======== MATERIAL PROVIDED ========
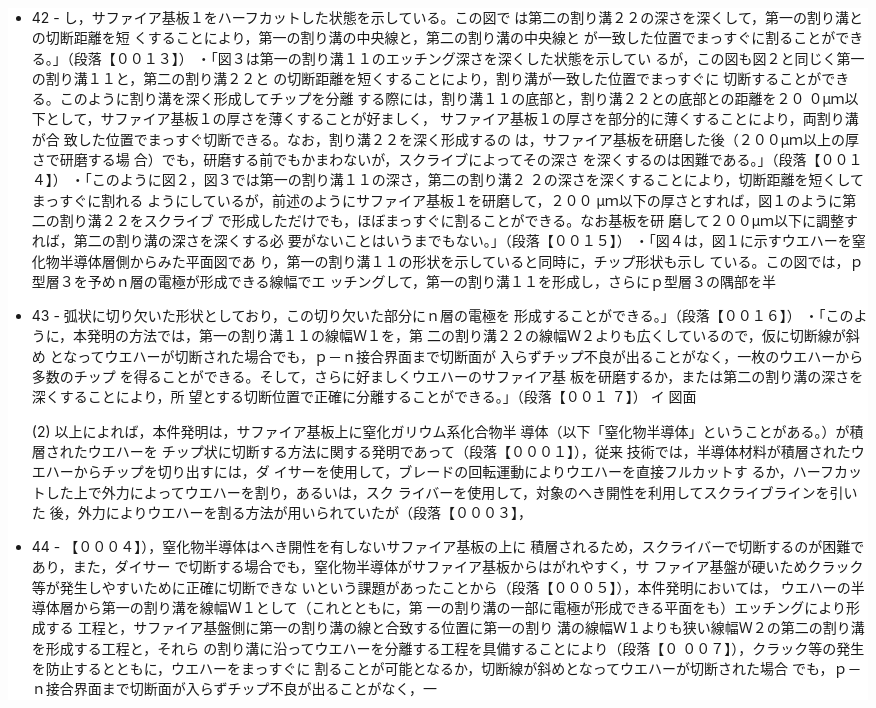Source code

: - 42 - 
し，サファイア基板１をハーフカットした状態を示している。この図で
は第二の割り溝２２の深さを深くして，第一の割り溝との切断距離を短
くすることにより，第一の割り溝の中央線と，第二の割り溝の中央線と
が一致した位置でまっすぐに割ることができる。」（段落【００１３】） 
・「図３は第一の割り溝１１のエッチング深さを深くした状態を示してい
るが，この図も図２と同じく第一の割り溝１１と，第二の割り溝２２と
の切断距離を短くすることにより，割り溝が一致した位置でまっすぐに
切断することができる。このように割り溝を深く形成してチップを分離
する際には，割り溝１１の底部と，割り溝２２との底部との距離を２０
０μｍ以下として，サファイア基板１の厚さを薄くすることが好ましく，
サファイア基板１の厚さを部分的に薄くすることにより，両割り溝が合
致した位置でまっすぐ切断できる。なお，割り溝２２を深く形成するの
は，サファイア基板を研磨した後（２００μｍ以上の厚さで研磨する場
合）でも，研磨する前でもかまわないが，スクライブによってその深さ
を深くするのは困難である。」（段落【００１４】） 
・「このように図２，図３では第一の割り溝１１の深さ，第二の割り溝２
２の深さを深くすることにより，切断距離を短くしてまっすぐに割れる
ようにしているが，前述のようにサファイア基板１を研磨して，２００
μｍ以下の厚さとすれば，図１のように第二の割り溝２２をスクライブ
で形成しただけでも，ほぼまっすぐに割ることができる。なお基板を研
磨して２００μｍ以下に調整すれば，第二の割り溝の深さを深くする必
要がないことはいうまでもない。」（段落【００１５】） 
・「図４は，図１に示すウエハーを窒化物半導体層側からみた平面図であ
り，第一の割り溝１１の形状を示していると同時に，チップ形状も示し
ている。この図では，ｐ型層３を予めｎ層の電極が形成できる線幅でエ
ッチングして，第一の割り溝１１を形成し，さらにｐ型層３の隅部を半
                                               
- 43 - 
弧状に切り欠いた形状としており，この切り欠いた部分にｎ層の電極を
形成することができる。」（段落【００１６】） 
・「このように，本発明の方法では，第一の割り溝１１の線幅Ｗ１を，第
二の割り溝２２の線幅Ｗ２よりも広くしているので，仮に切断線が斜め
となってウエハーが切断された場合でも，ｐ－ｎ接合界面まで切断面が
入らずチップ不良が出ることがなく，一枚のウエハーから多数のチップ
を得ることができる。そして，さらに好ましくウエハーのサファイア基
板を研磨するか，または第二の割り溝の深さを深くすることにより，所
望とする切断位置で正確に分離することができる。」（段落【００１
７】） 
イ 図面 
 
 
  (2) 以上によれば，本件発明は，サファイア基板上に窒化ガリウム系化合物半
導体（以下「窒化物半導体」ということがある。）が積層されたウエハーを
チップ状に切断する方法に関する発明であって（段落【０００１】），従来
技術では，半導体材料が積層されたウエハーからチップを切り出すには，ダ
イサーを使用して，ブレードの回転運動によりウエハーを直接フルカットす
るか，ハーフカットした上で外力によってウエハーを割り，あるいは，スク
ライバーを使用して，対象のへき開性を利用してスクライブラインを引いた
後，外力によりウエハーを割る方法が用いられていたが（段落【０００３】，
                                               
- 44 - 
【０００４】），窒化物半導体はへき開性を有しないサファイア基板の上に
積層されるため，スクライバーで切断するのが困難であり，また，ダイサー
で切断する場合でも，窒化物半導体がサファイア基板からはがれやすく，サ
ファイア基盤が硬いためクラック等が発生しやすいために正確に切断できな
いという課題があったことから（段落【０００５】），本件発明においては，
ウエハーの半導体層から第一の割り溝を線幅Ｗ１として（これとともに，第
一の割り溝の一部に電極が形成できる平面をも）エッチングにより形成する
工程と，サファイア基盤側に第一の割り溝の線と合致する位置に第一の割り
溝の線幅Ｗ１よりも狭い線幅Ｗ２の第二の割り溝を形成する工程と，それら
の割り溝に沿ってウエハーを分離する工程を具備することにより（段落【０
００７】），クラック等の発生を防止するとともに，ウエハーをまっすぐに
割ることが可能となるか，切断線が斜めとなってウエハーが切断された場合
でも，ｐ－ｎ接合界面まで切断面が入らずチップ不良が出ることがなく，一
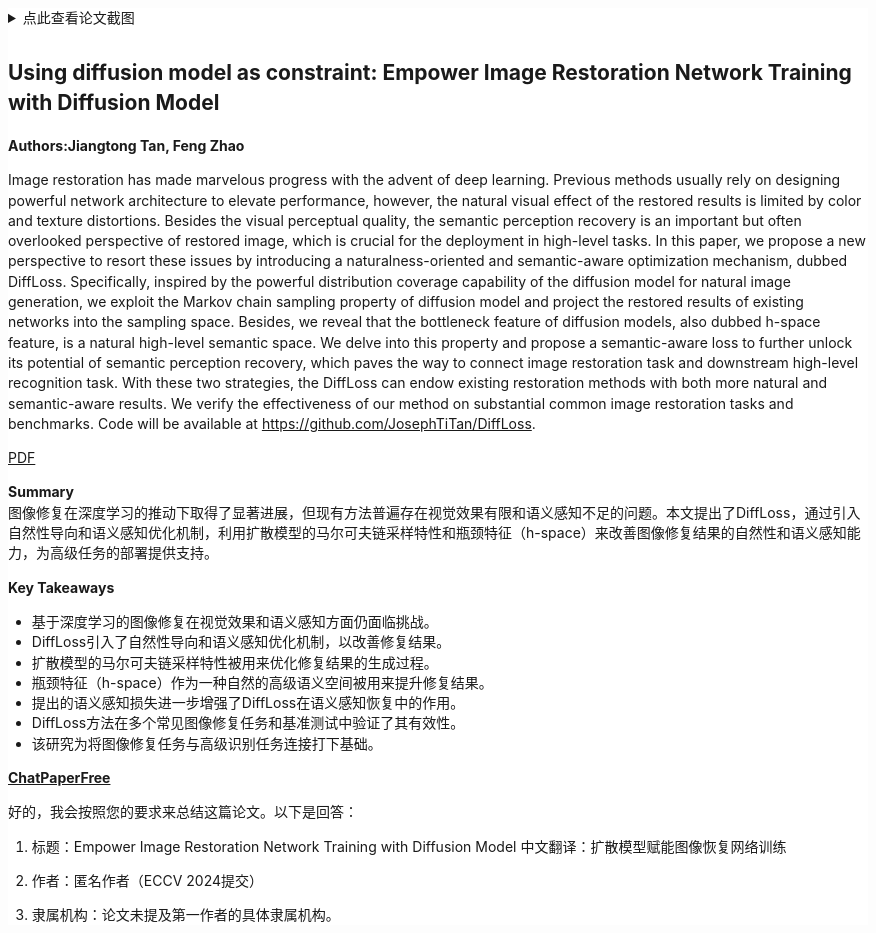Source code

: 


<details><summary>点此查看论文截图</summary></details>




## Using diffusion model as constraint: Empower Image Restoration Network   Training with Diffusion Model

**Authors:Jiangtong Tan, Feng Zhao**

Image restoration has made marvelous progress with the advent of deep learning. Previous methods usually rely on designing powerful network architecture to elevate performance, however, the natural visual effect of the restored results is limited by color and texture distortions. Besides the visual perceptual quality, the semantic perception recovery is an important but often overlooked perspective of restored image, which is crucial for the deployment in high-level tasks. In this paper, we propose a new perspective to resort these issues by introducing a naturalness-oriented and semantic-aware optimization mechanism, dubbed DiffLoss. Specifically, inspired by the powerful distribution coverage capability of the diffusion model for natural image generation, we exploit the Markov chain sampling property of diffusion model and project the restored results of existing networks into the sampling space. Besides, we reveal that the bottleneck feature of diffusion models, also dubbed h-space feature, is a natural high-level semantic space. We delve into this property and propose a semantic-aware loss to further unlock its potential of semantic perception recovery, which paves the way to connect image restoration task and downstream high-level recognition task. With these two strategies, the DiffLoss can endow existing restoration methods with both more natural and semantic-aware results. We verify the effectiveness of our method on substantial common image restoration tasks and benchmarks. Code will be available at https://github.com/JosephTiTan/DiffLoss. 

[PDF](http://arxiv.org/abs/2406.19030v1) 

**Summary**  
图像修复在深度学习的推动下取得了显著进展，但现有方法普遍存在视觉效果有限和语义感知不足的问题。本文提出了DiffLoss，通过引入自然性导向和语义感知优化机制，利用扩散模型的马尔可夫链采样特性和瓶颈特征（h-space）来改善图像修复结果的自然性和语义感知能力，为高级任务的部署提供支持。

**Key Takeaways**  
- 基于深度学习的图像修复在视觉效果和语义感知方面仍面临挑战。
- DiffLoss引入了自然性导向和语义感知优化机制，以改善修复结果。
- 扩散模型的马尔可夫链采样特性被用来优化修复结果的生成过程。
- 瓶颈特征（h-space）作为一种自然的高级语义空间被用来提升修复结果。
- 提出的语义感知损失进一步增强了DiffLoss在语义感知恢复中的作用。
- DiffLoss方法在多个常见图像修复任务和基准测试中验证了其有效性。
- 该研究为将图像修复任务与高级识别任务连接打下基础。

**[ChatPaperFree](https://huggingface.co/spaces/Kedreamix/ChatPaperFree)**





好的，我会按照您的要求来总结这篇论文。以下是回答：

1. 标题：Empower Image Restoration Network Training with Diffusion Model
中文翻译：扩散模型赋能图像恢复网络训练

2. 作者：匿名作者（ECCV 2024提交）

3. 隶属机构：论文未提及第一作者的具体隶属机构。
========
◆ **EXERCISE AIM**
The expected answer is a copy of every line in the entries that holds the word "Image".

◆ **WRITTEN SOLUTION**
## Using diffusion model as constraint: Empower Image Restoration Network   Training with Diffusion Model
Image restoration has made marvelous progress with the advent of deep learning. Previous methods usually rely on designing powerful network architecture to elevate performance, however, the natural visual effect of the restored results is limited by color and texture distortions. Besides the visual perceptual quality, the semantic perception recovery is an important but often overlooked perspective of restored image, which is crucial for the deployment in high-level tasks. In this paper, we propose a new perspective to resort these issues by introducing a naturalness-oriented and semantic-aware optimization mechanism, dubbed DiffLoss. Specifically, inspired by the powerful distribution coverage capability of the diffusion model for natural image generation, we exploit the Markov chain sampling property of diffusion model and project the restored results of existing networks into the sampling space. Besides, we reveal that the bottleneck feature of diffusion models, also dubbed h-space feature, is a natural high-level semantic space. We delve into this property and propose a semantic-aware loss to further unlock its potential of semantic perception recovery, which paves the way to connect image restoration task and downstream high-level recognition task. With these two strategies, the DiffLoss can endow existing restoration methods with both more natural and semantic-aware results. We verify the effectiveness of our method on substantial common image restoration tasks and benchmarks. Code will be available at https://github.com/JosephTiTan/DiffLoss. 
1. 标题：Empower Image Restoration Network Training with Diffusion Model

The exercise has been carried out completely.